The trials began after the feast. The participants lived together in groups in a kind of compound known as the esam Sso. They had no supervision or instructions except that they were to refrain from sexual intercourse with the sister of a Sso brother and not to allow another to make slanderous comments about a Sso brother. They supported themselves by hunting and stealing food and livestock from the compounds. The villagers tolerated this, and the practice is remembered in the Beti saying, "to steal like a mvon". Occasionally, candidates quarrelled or fought.

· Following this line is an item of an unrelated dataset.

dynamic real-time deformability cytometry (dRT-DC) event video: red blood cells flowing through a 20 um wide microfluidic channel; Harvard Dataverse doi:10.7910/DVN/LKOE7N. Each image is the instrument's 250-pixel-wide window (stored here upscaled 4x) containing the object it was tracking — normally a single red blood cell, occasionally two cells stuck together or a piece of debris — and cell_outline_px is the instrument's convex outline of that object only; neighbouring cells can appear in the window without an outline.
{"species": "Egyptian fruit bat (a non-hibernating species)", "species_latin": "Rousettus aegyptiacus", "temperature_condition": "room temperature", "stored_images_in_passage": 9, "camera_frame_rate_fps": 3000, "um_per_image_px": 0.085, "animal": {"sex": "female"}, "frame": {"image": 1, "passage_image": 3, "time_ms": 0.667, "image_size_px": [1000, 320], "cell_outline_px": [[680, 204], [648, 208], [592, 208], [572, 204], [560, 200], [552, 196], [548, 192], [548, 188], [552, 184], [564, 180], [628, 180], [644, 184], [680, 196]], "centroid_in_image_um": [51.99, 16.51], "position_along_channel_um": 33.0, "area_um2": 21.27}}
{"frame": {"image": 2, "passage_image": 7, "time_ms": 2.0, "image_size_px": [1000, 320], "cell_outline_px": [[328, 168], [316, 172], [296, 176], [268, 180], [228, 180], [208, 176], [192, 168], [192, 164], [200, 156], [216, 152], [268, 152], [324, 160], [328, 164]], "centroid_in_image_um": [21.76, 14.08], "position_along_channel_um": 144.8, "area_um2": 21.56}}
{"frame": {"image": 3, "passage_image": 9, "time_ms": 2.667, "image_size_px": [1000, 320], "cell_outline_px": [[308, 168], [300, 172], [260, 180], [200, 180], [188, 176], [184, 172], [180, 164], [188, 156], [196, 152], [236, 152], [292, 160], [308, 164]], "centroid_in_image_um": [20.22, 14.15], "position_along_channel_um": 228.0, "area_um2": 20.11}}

The trials were designed to prove the candidates' toughness and resolve. Some of these were a kind of hazing, with tasks that varied from being sprayed with itching powder and then climbing through wet tunnels, climbing trees infested with driver ants to get at kola nuts, enduring beatings from the elders, fighting in mock battles with initiated warriors, leaping over fires, and suffering surprise attacks while on hunting trips. The death of a mvon was kept secret until the end of the rite, when the boy's parents were told that he had become one of the antelopes for which the rite was named.

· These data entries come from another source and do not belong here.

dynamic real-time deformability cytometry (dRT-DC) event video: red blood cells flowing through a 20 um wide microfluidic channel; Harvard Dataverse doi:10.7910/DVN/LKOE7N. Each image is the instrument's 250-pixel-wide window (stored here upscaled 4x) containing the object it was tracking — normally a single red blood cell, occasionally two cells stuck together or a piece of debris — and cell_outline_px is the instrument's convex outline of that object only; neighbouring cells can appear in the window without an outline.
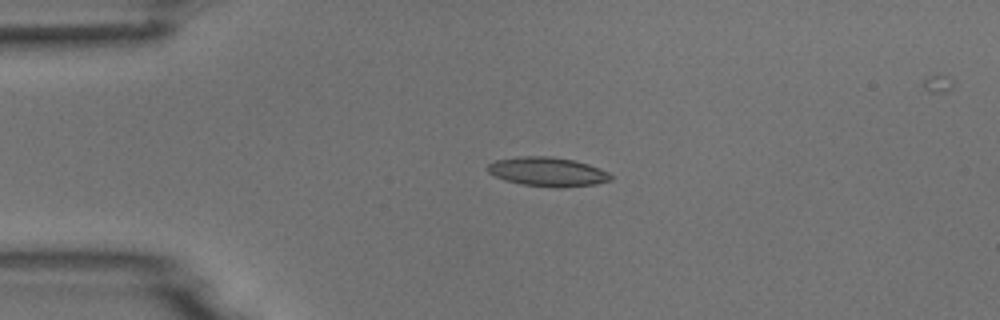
{"species": "common noctule bat (a hibernating species)", "species_latin": "Nyctalus noctula", "temperature_condition": "room temperature", "stored_images_in_passage": 10, "camera_frame_rate_fps": 3000, "um_per_image_px": 0.085, "animal": {"sex": "male", "body_mass_g": 18.8}, "frame": {"image": 1, "passage_image": 4, "time_ms": 3.333, "image_size_px": [1000, 320], "cell_outline_px": [[612, 180], [596, 184], [564, 188], [556, 188], [520, 184], [504, 180], [488, 172], [488, 164], [496, 160], [516, 156], [548, 156], [572, 160], [588, 164], [600, 168], [608, 172], [612, 176]], "centroid_in_image_um": [46.56, 14.61], "position_along_channel_um": 38.4, "area_um2": 21.04}}
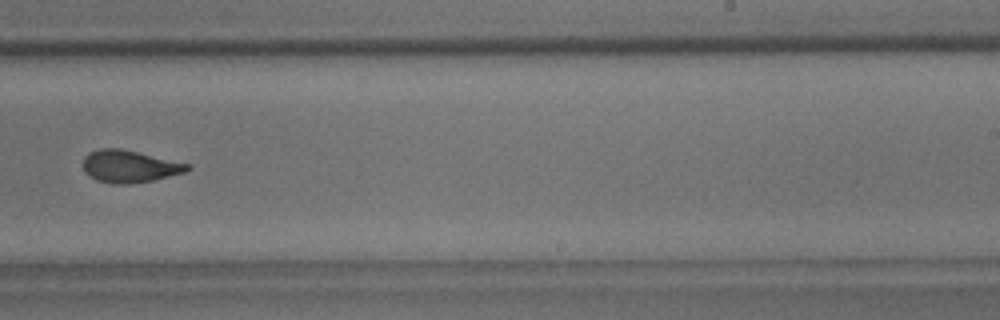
{"frame": {"image": 2, "passage_image": 10, "time_ms": 10.333, "image_size_px": [1000, 320], "cell_outline_px": [[192, 168], [184, 172], [152, 180], [128, 184], [112, 184], [96, 180], [88, 176], [84, 172], [84, 156], [88, 152], [100, 148], [120, 148], [192, 164]], "centroid_in_image_um": [10.99, 14.13], "position_along_channel_um": 278.0, "area_um2": 19.71}}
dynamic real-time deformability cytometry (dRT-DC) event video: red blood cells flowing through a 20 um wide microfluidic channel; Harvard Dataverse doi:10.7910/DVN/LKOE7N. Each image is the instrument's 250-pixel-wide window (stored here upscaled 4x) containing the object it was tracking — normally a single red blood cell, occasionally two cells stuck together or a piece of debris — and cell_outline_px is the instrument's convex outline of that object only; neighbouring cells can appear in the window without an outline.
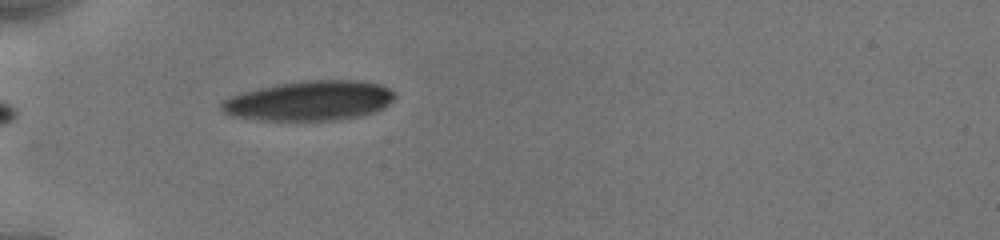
{"species": "human", "species_latin": "Homo sapiens", "temperature_condition": "cold", "stored_images_in_passage": 5, "camera_frame_rate_fps": 3000, "um_per_image_px": 0.085, "donor": {"sex": "male"}, "frame": {"image": 1, "passage_image": 1, "time_ms": 0.0, "image_size_px": [1000, 240], "cell_outline_px": [[396, 96], [384, 108], [376, 112], [360, 116], [332, 120], [264, 120], [232, 116], [224, 112], [220, 108], [220, 104], [224, 100], [232, 96], [244, 92], [260, 88], [280, 84], [308, 80], [356, 80], [380, 84], [396, 92]], "centroid_in_image_um": [26.36, 8.56], "position_along_channel_um": 58.6, "area_um2": 39.94}}
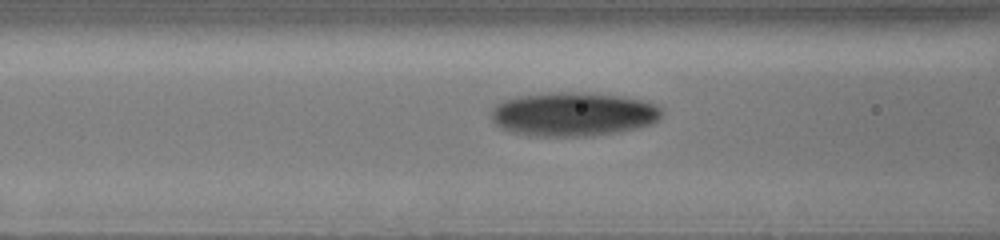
{"frame": {"image": 2, "passage_image": 3, "time_ms": 0.667, "image_size_px": [1000, 240], "cell_outline_px": [[660, 116], [652, 124], [636, 128], [616, 132], [592, 136], [528, 136], [512, 132], [500, 128], [492, 120], [492, 108], [496, 104], [504, 100], [520, 96], [548, 92], [576, 92], [620, 96], [640, 100], [656, 104], [660, 108]], "centroid_in_image_um": [48.68, 9.71], "position_along_channel_um": 117.9, "area_um2": 43.52}}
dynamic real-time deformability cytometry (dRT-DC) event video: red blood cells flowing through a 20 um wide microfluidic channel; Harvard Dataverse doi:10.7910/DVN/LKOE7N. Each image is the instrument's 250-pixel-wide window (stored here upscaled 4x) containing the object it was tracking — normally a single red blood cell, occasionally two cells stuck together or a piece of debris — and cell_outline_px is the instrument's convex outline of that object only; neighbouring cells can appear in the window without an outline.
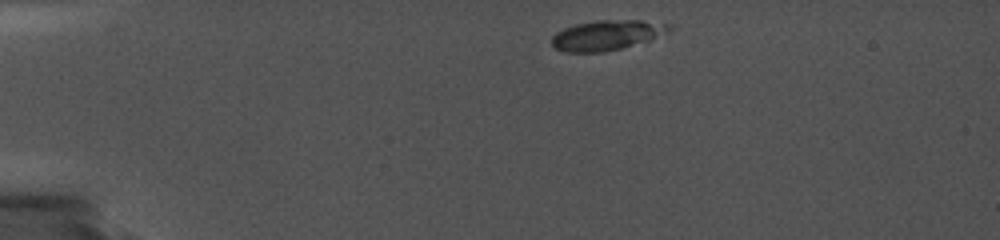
{"species": "common noctule bat (a hibernating species)", "species_latin": "Nyctalus noctula", "temperature_condition": "cold", "stored_images_in_passage": 11, "camera_frame_rate_fps": 5000, "um_per_image_px": 0.085, "animal": {"sex": "female", "body_mass_g": 19.0, "forearm_length_mm": 56.7}, "frame": {"image": 1, "passage_image": 1, "time_ms": 0.0, "image_size_px": [1000, 240], "cell_outline_px": [[672, 28], [668, 32], [648, 40], [620, 48], [604, 52], [564, 52], [556, 48], [552, 44], [552, 36], [556, 32], [564, 28], [576, 24], [600, 20], [640, 20], [668, 24]], "centroid_in_image_um": [51.55, 2.99], "position_along_channel_um": 33.5, "area_um2": 20.23}}
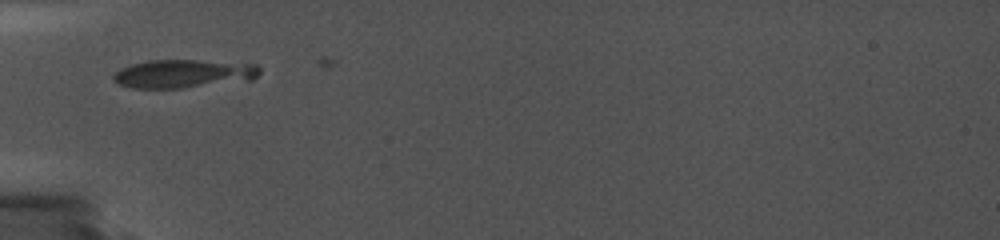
{"frame": {"image": 2, "passage_image": 5, "time_ms": 2.8, "image_size_px": [1000, 240], "cell_outline_px": [[260, 72], [252, 80], [184, 88], [132, 88], [120, 84], [112, 80], [112, 76], [120, 68], [132, 64], [148, 60], [196, 60], [256, 64], [260, 68]], "centroid_in_image_um": [15.59, 6.27], "position_along_channel_um": 69.4, "area_um2": 24.28}}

After five months, the mfek Sso assembled the candidates around the Sso tree. He stood on its trunk, fired a gun, and announced that "the Sso dies in ten days." Women and children were banished from the village. The male elders then dug a tunnel or trench that led from the participants' esam Sso to one of three exits, the last of which was at the sponsor's compound. The tunnel was covered with leaves. For the final trial, the mvon danced around their esam Sso several times, and the Sso fathers ordered them into the tunnel. The elders covered the boys in ants or itching powder and instructed them to crawl until they reached the third exit; if they chose one of the earlier exits, the elders told them, an ax-wielding slave would kill them. The elders made this final ordeal more terrifying by beating drums with loosely fitted skins. Once a candidate arrived at the sponsor's compound, he climbed from the tunnel and declared, "Tara, my father, I have killed the Sso." He touched the entrance to the sponsor's abaa (compound) and rolled on the ground to soothe his itching skin.

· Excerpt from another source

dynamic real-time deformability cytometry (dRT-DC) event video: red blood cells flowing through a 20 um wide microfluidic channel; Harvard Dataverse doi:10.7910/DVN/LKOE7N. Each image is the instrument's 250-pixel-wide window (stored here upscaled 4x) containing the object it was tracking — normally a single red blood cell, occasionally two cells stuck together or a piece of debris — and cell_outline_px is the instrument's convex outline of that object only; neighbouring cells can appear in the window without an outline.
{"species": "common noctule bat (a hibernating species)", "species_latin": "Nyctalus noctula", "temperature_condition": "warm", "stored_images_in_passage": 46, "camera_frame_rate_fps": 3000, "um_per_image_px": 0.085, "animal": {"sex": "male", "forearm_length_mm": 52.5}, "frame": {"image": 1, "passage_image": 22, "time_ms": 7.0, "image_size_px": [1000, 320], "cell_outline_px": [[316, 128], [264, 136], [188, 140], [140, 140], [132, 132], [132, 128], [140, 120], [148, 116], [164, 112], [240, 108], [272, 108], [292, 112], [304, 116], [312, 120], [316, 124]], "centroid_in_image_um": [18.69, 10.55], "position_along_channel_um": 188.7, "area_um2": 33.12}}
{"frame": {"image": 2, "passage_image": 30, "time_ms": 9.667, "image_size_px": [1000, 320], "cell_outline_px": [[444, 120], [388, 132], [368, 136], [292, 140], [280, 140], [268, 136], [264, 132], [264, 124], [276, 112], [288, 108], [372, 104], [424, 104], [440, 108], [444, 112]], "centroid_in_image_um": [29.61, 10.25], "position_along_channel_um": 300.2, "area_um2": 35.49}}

After all the candidates had emerged, the sponsor danced and declared the transgression that had compelled him to sponsor the Sso. A goat, referred to as the Sso, was fed a plant known as an akon that covered its vocal cords and prevented it from bleating. The elders dismembered the animal limb by limb then slit its throat. If the goat made a sound, the rite was declared null and had to be redone. On the other hand, if the goat endured its death in silence, the people declared that Sso enru mbem, "the Sso is dead". The zum loa repeated the sponsor's faults and declared them atoned for. He declared that anyone who mentioned them again would be guilty as the sponsor had been before and would have to atone himself.

The mvon enjoyed more freedom of movement, but they were expected to rest in the esam Sso until they had healed from injuries. Any candidate who had shown himself exceptionally skilled at hunting or fighting, including those who had killed a fellow candidate, were allowed to leave the compound early. The boys went on a last group hunt known as the sdkulu mvon, which marked the end of the rite.